Agarwal and his researchers at the Collaboratorium for Social Media and Online Behavioral Studies (COSMOS) Research Center at UA Little Rock, where Agarwal serves as the founding director, study how Online Social Networks (OSNs) have revolutionized how societies interact. While this new phenomenon in online socialization has brought the world closer, OSNs have also led to new spaces to facilitate cybercrime, cyberterrorism, cyberwarfare, and other deviant behaviors perpetrated by state and non-state actors.
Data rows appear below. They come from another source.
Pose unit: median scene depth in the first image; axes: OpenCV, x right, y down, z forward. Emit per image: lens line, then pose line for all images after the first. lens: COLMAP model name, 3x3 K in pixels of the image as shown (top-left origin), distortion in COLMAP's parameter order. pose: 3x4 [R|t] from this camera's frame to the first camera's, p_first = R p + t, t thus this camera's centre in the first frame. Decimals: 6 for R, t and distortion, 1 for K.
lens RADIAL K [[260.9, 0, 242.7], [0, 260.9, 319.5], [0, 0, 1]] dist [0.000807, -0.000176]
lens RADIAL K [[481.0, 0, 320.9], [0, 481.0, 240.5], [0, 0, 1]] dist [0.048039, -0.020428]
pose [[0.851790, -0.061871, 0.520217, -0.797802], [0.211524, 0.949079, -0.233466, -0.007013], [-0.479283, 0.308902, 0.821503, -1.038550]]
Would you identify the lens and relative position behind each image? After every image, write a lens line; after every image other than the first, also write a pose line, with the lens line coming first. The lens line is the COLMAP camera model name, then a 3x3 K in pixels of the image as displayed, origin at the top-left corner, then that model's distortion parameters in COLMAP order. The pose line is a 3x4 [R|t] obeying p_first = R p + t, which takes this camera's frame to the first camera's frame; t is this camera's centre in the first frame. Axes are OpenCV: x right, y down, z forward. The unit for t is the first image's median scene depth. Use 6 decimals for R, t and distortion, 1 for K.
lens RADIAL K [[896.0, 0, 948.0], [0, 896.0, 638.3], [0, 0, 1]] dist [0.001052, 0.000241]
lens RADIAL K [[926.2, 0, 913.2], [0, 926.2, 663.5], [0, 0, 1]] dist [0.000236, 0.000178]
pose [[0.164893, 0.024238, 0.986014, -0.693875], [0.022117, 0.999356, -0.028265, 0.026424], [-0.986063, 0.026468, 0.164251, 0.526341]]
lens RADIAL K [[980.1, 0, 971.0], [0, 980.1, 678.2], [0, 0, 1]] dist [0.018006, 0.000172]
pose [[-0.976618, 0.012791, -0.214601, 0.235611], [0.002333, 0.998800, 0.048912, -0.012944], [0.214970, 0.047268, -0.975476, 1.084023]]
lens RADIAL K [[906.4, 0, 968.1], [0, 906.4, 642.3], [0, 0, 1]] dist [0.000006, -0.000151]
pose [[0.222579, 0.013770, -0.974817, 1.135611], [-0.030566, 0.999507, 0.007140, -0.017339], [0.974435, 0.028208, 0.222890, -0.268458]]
“Due to afforded anonymity and perceived less personal risk of connecting and acting online, deviant groups are becoming increasingly common among socio-technically competent ‘hacktivist’ groups to provoke hysteria, spread mis/disinformation, coordinate cyber-attacks, and even effect civil conflicts,” Agarwal said. “Such deviant behaviors are categorized as the new face of transnational crime organizations that could pose significant risks to social, political, and economic stability.”
Social media is growing as a data source for cyber forensics, providing new types of artifacts that can be relevant to investigations. Since OSNs, hosted on platforms like Twitter, Facebook, YouTube, and blogs, are continuously producing data with tremendous volume, variety, and velocity. These newer forms of data, especially the communications of hacker groups on OSNs, would offer insights to coordination and planning. Practitioners must embrace the idea of using real-time intelligence to assist in cyber forensic investigations, and not just post-mortem data.
“We need to expand the traditional definitions of cyber threats from hardware attacks and malware infections to include such insidious threats that influence behaviors and actions,” Agarwal said. “Observable malicious behaviors in OSNs, similar to the aforementioned ones, continue to negatively impact society warranting their scientific inquiry.”
To stem access of malicious actors and limit their influence campaigns, decision makers often resort to limiting access to these platforms and sometimes even shut down the internet. These methods affect both benevolent and malicious campaigns alike. There is a need for efficient methods that detect coordinating groups of malicious users to dismantle their influence campaign networks.
Conventional methods have focused on identifying community structures in OSNs and are oblivious to these key coordinating groups and the various contexts in which they share interests. Moreover, as OSNs grow, groups reorganize, and the network structural properties change, making it difficult to identify these key groups and their information diffusion networks.
The outcomes of the research will be published in scientific journals and also as a publicly available web-based tool that will complement the suite of analytical tools developed by COSMOS, including BlogTracker, VTracker, and COVID-19 Misinformation Tracker, that have been recognized by the WHO and NATO as technological innovations to combat cognitive warfare.
“The grant will further create training opportunities for our students to build a data science workforce that can develop technically and ethically competent solutions to real-world problems,” Agarwal said.